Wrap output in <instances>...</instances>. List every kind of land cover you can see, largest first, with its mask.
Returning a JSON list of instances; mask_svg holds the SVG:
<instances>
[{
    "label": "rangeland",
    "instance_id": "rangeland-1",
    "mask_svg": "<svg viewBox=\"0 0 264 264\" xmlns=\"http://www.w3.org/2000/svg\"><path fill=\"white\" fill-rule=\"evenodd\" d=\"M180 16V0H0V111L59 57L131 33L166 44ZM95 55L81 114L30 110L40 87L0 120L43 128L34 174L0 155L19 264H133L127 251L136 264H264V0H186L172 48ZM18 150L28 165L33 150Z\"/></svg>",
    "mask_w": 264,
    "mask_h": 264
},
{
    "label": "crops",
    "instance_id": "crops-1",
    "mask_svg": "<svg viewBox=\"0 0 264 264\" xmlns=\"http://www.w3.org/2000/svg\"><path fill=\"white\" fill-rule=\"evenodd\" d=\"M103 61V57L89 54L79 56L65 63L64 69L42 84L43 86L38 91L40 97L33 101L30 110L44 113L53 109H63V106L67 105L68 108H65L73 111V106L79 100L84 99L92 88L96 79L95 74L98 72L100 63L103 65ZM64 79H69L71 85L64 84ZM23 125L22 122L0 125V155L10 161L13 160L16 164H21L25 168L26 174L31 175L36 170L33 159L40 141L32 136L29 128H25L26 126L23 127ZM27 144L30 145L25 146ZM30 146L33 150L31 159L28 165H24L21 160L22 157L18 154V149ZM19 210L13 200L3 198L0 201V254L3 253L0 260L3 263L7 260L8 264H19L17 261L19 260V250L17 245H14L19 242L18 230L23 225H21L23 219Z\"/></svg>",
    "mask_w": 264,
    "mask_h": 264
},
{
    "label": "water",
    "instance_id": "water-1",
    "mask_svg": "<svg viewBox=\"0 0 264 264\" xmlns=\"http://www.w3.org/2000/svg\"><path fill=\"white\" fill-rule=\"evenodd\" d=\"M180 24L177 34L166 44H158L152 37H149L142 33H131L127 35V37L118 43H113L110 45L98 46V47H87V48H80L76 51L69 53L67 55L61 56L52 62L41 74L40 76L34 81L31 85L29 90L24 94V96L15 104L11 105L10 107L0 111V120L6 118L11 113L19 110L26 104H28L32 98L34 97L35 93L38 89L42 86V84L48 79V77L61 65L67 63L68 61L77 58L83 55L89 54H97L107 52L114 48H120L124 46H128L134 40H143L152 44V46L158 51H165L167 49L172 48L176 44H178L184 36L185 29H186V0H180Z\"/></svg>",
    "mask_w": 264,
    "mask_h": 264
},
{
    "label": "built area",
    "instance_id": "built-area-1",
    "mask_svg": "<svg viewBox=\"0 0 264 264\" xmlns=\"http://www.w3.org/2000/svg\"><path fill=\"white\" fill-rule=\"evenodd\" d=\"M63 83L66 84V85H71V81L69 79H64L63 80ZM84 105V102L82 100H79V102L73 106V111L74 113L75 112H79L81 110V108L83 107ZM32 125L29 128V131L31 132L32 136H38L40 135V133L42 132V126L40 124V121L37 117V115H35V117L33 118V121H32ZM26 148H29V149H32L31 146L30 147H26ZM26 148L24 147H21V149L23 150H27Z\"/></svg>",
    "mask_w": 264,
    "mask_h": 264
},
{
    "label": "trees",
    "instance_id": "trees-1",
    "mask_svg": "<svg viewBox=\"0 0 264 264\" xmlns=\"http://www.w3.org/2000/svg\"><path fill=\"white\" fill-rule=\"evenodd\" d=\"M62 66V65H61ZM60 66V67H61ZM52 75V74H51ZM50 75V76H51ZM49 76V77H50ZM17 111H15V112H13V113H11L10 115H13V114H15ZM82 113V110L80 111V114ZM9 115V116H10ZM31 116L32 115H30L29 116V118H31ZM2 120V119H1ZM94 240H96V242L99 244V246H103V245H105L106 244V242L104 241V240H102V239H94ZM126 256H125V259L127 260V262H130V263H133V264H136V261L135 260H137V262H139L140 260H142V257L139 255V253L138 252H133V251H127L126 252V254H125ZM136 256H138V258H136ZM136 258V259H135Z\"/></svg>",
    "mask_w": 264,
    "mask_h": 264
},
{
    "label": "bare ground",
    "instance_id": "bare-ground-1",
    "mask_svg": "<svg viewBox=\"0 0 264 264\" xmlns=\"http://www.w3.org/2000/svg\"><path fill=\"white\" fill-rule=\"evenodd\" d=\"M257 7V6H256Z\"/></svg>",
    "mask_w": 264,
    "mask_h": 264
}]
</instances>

▬▬▬

Please output every record, keeping each line exact.

In response =
Wrap output in <instances>...</instances>. List every kind of land cover you can see, largest first, with its mask.
Returning a JSON list of instances; mask_svg holds the SVG:
<instances>
[{
    "label": "rangeland",
    "instance_id": "rangeland-1",
    "mask_svg": "<svg viewBox=\"0 0 264 264\" xmlns=\"http://www.w3.org/2000/svg\"><path fill=\"white\" fill-rule=\"evenodd\" d=\"M180 16V0H0V111L59 57L131 33L166 44ZM95 55L81 114L30 110L40 87L0 120L43 128L34 174L0 155L19 264H133L127 251L136 264H264V0H186L172 48ZM18 150L28 165L33 150Z\"/></svg>",
    "mask_w": 264,
    "mask_h": 264
},
{
    "label": "crops",
    "instance_id": "crops-1",
    "mask_svg": "<svg viewBox=\"0 0 264 264\" xmlns=\"http://www.w3.org/2000/svg\"><path fill=\"white\" fill-rule=\"evenodd\" d=\"M103 61V57L89 54L79 56L65 63L64 69L42 84L43 86L38 91L40 97L33 101L30 110L44 113L53 109H63V106L67 105L68 108H65L73 111V106L79 100L84 99L92 88L96 79L95 74L98 72L100 63L103 65ZM64 79H69L71 85L64 84ZM23 125L22 122L0 125V155L10 161L13 160L16 164H21L25 168L26 174L31 175L36 170L33 159L40 141L32 136L29 128H25L26 126L23 127ZM27 144L30 145L25 146ZM30 146L33 150L31 159L28 165H24L21 160L22 157L18 154V149ZM19 210L13 200L3 198L0 201V254L3 253L0 260L3 263L7 260L8 264H19L17 261L19 260V250L17 245H14L19 242L18 230L23 225H21L23 219Z\"/></svg>",
    "mask_w": 264,
    "mask_h": 264
},
{
    "label": "water",
    "instance_id": "water-1",
    "mask_svg": "<svg viewBox=\"0 0 264 264\" xmlns=\"http://www.w3.org/2000/svg\"><path fill=\"white\" fill-rule=\"evenodd\" d=\"M180 24L177 34L166 44H158L152 37H149L142 33H131L127 35V37L118 43H113L110 45L98 46V47H87V48H80L76 51L69 53L67 55L61 56L52 62L41 74L40 76L34 81L31 85L29 90L24 94V96L15 104L11 105L10 107L0 111V120L6 118L11 113L19 110L26 104H28L32 98L34 97L35 93L38 89L42 86V84L48 79V77L61 65L67 63L68 61L77 58L83 55L89 54H97L107 52L114 48H120L124 46H128L134 40H143L152 44V46L158 51H165L167 49L172 48L176 44H178L184 36L185 29H186V0H180Z\"/></svg>",
    "mask_w": 264,
    "mask_h": 264
},
{
    "label": "built area",
    "instance_id": "built-area-1",
    "mask_svg": "<svg viewBox=\"0 0 264 264\" xmlns=\"http://www.w3.org/2000/svg\"><path fill=\"white\" fill-rule=\"evenodd\" d=\"M63 83L66 84V85H71V81L69 79H64L63 80ZM84 105V102L82 100H79V102L73 106V111L74 113L75 112H79L81 110V108L83 107ZM32 125L29 128V131L31 132L32 136H38L40 135V133L42 132V126L40 124V121L37 117V115H35V117L33 118V121H32ZM26 148H29V149H32L31 146L30 147H26ZM26 148L24 147H21V149L23 150H27Z\"/></svg>",
    "mask_w": 264,
    "mask_h": 264
},
{
    "label": "trees",
    "instance_id": "trees-1",
    "mask_svg": "<svg viewBox=\"0 0 264 264\" xmlns=\"http://www.w3.org/2000/svg\"><path fill=\"white\" fill-rule=\"evenodd\" d=\"M62 66V65H61ZM60 66V67H61ZM52 75V74H51ZM50 75V76H51ZM49 76V77H50ZM17 111H15V112H13V113H11L10 115H13V114H15ZM82 113V110L80 111V114ZM9 115V116H10ZM31 116L32 115H30L29 116V118H31ZM2 120V119H1ZM94 240H96V242L99 244V246H103V245H105L106 244V242L104 241V240H102V239H94ZM126 256H125V259L127 260V262H130V263H133V264H136V261L135 260H137V262H139L140 260H142V257L139 255V253L138 252H133V251H127L126 252V254H125ZM136 256H138V258H136ZM136 258V259H135Z\"/></svg>",
    "mask_w": 264,
    "mask_h": 264
},
{
    "label": "bare ground",
    "instance_id": "bare-ground-1",
    "mask_svg": "<svg viewBox=\"0 0 264 264\" xmlns=\"http://www.w3.org/2000/svg\"><path fill=\"white\" fill-rule=\"evenodd\" d=\"M257 7V6H256Z\"/></svg>",
    "mask_w": 264,
    "mask_h": 264
}]
</instances>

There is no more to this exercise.